Data:

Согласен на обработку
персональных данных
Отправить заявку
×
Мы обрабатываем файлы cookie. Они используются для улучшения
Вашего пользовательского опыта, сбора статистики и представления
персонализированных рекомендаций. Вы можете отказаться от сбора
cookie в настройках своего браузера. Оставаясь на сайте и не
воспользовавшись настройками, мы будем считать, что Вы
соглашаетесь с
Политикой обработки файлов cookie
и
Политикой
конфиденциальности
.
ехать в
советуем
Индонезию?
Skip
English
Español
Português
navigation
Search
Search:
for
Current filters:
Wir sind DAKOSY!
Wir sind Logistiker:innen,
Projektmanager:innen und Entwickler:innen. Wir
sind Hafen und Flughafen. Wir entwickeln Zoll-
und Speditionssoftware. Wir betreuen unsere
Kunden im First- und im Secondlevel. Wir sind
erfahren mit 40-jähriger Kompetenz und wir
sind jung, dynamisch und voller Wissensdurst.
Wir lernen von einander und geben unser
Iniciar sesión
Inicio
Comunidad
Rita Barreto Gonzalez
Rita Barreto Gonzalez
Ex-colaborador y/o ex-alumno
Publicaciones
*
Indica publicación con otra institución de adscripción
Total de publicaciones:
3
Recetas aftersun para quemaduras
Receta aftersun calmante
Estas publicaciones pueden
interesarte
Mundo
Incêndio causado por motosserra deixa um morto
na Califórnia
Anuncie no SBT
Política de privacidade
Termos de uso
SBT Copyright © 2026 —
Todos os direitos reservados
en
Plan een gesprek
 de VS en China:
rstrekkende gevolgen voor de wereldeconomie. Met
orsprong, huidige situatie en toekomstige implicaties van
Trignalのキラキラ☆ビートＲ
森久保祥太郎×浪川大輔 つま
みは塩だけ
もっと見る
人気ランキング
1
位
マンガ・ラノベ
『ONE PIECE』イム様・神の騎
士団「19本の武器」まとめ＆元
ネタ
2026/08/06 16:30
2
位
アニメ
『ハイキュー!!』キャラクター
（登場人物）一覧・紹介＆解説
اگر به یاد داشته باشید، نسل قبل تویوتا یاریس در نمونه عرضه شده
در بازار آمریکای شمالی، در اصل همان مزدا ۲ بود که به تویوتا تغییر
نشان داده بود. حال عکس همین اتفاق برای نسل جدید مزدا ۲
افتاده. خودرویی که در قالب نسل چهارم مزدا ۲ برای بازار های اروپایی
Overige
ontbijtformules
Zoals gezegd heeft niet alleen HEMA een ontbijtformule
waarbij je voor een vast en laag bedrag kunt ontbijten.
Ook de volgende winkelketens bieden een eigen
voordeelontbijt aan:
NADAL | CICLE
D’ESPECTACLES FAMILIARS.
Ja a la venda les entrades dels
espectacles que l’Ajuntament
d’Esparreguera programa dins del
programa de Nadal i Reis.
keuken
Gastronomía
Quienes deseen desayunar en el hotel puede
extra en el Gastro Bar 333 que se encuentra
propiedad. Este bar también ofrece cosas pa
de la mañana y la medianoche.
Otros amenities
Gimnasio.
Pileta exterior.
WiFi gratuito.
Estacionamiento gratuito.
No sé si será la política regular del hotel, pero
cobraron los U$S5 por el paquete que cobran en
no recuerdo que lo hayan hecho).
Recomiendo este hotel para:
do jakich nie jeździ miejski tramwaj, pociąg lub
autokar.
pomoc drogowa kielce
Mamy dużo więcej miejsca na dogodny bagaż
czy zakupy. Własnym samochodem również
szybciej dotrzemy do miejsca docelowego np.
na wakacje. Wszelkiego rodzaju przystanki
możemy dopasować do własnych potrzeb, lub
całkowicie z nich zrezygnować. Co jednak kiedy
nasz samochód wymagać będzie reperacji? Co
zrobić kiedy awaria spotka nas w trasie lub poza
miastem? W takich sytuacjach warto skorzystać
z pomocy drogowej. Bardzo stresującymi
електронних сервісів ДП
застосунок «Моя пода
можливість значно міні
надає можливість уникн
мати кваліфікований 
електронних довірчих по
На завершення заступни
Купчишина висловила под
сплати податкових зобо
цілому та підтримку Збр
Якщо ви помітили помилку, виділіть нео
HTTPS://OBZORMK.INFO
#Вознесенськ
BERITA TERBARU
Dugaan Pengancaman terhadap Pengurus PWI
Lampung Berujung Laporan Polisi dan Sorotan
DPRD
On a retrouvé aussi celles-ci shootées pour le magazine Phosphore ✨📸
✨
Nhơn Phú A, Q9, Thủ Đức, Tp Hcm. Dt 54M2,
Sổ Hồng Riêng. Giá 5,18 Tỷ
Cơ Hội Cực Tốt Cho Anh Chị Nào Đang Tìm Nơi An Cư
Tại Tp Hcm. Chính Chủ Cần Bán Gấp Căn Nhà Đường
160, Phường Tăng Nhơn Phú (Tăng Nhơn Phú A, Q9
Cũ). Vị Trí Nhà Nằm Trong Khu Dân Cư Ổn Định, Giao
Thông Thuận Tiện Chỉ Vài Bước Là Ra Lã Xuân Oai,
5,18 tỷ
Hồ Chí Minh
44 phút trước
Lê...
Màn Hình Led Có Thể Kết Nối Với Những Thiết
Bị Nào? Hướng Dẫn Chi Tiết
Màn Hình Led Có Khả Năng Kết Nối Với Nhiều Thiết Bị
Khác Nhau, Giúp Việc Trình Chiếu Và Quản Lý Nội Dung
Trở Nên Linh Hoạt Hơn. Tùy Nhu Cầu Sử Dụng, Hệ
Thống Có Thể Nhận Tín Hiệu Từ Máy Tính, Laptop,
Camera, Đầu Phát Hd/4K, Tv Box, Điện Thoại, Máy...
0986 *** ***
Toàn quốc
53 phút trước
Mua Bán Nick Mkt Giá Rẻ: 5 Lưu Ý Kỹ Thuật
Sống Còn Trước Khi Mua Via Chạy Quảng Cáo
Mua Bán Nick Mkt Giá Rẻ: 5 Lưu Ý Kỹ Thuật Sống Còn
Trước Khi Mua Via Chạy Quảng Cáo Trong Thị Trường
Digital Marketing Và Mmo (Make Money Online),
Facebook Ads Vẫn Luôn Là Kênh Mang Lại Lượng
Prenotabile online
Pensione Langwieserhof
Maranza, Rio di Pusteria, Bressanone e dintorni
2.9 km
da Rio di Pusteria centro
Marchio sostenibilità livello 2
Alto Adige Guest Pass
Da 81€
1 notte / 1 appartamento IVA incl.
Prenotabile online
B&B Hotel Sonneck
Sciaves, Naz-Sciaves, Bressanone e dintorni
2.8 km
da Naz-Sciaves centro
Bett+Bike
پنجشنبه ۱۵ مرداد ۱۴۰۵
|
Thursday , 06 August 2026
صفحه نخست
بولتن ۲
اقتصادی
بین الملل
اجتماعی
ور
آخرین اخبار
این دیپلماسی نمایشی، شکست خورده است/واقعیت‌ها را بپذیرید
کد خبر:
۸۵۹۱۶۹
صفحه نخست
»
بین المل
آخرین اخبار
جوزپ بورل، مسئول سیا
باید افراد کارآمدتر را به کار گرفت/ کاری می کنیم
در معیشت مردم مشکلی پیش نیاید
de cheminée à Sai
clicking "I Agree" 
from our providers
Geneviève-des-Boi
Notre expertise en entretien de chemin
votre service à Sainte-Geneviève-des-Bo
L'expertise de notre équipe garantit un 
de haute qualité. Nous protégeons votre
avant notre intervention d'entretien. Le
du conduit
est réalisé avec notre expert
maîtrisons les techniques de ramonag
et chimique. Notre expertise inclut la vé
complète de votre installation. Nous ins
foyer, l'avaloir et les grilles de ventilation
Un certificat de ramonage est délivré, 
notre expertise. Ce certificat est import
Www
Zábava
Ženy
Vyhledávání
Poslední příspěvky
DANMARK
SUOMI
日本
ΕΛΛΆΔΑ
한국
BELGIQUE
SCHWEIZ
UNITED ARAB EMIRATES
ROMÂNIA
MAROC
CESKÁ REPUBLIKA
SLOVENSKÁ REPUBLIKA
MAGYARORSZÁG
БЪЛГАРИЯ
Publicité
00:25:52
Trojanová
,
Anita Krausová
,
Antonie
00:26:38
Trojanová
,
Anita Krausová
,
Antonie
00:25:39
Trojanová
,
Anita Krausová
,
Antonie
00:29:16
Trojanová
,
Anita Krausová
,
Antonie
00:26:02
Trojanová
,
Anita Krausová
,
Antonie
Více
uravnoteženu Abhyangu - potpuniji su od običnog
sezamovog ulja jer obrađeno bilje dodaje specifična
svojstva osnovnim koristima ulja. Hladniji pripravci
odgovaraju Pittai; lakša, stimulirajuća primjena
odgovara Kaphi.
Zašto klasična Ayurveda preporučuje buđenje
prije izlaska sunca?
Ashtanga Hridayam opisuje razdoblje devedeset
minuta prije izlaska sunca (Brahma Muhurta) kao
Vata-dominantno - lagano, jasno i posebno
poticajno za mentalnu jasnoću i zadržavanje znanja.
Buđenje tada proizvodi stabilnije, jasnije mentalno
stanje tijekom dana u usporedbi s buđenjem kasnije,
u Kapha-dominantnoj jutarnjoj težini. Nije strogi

How to complete this task:
Reproduce word for word the portion of the items above that opens with their very first line and closes with the line containing "Anuncie no SBT", including both of those lines.

Task result:
Согласен на обработку
персональных данных
Отправить заявку
×
Мы обрабатываем файлы cookie. Они используются для улучшения
Вашего пользовательского опыта, сбора статистики и представления
персонализированных рекомендаций. Вы можете отказаться от сбора
cookie в настройках своего браузера. Оставаясь на сайте и не
воспользовавшись настройками, мы будем считать, что Вы
соглашаетесь с
Политикой обработки файлов cookie
и
Политикой
конфиденциальности
.
ехать в
советуем
Индонезию?
Skip
English
Español
Português
navigation
Search
Search:
for
Current filters:
Wir sind DAKOSY!
Wir sind Logistiker:innen,
Projektmanager:innen und Entwickler:innen. Wir
sind Hafen und Flughafen. Wir entwickeln Zoll-
und Speditionssoftware. Wir betreuen unsere
Kunden im First- und im Secondlevel. Wir sind
erfahren mit 40-jähriger Kompetenz und wir
sind jung, dynamisch und voller Wissensdurst.
Wir lernen von einander und geben unser
Iniciar sesión
Inicio
Comunidad
Rita Barreto Gonzalez
Rita Barreto Gonzalez
Ex-colaborador y/o ex-alumno
Publicaciones
*
Indica publicación con otra institución de adscripción
Total de publicaciones:
3
Recetas aftersun para quemaduras
Receta aftersun calmante
Estas publicaciones pueden
interesarte
Mundo
Incêndio causado por motosserra deixa um morto
na Califórnia
Anuncie no SBT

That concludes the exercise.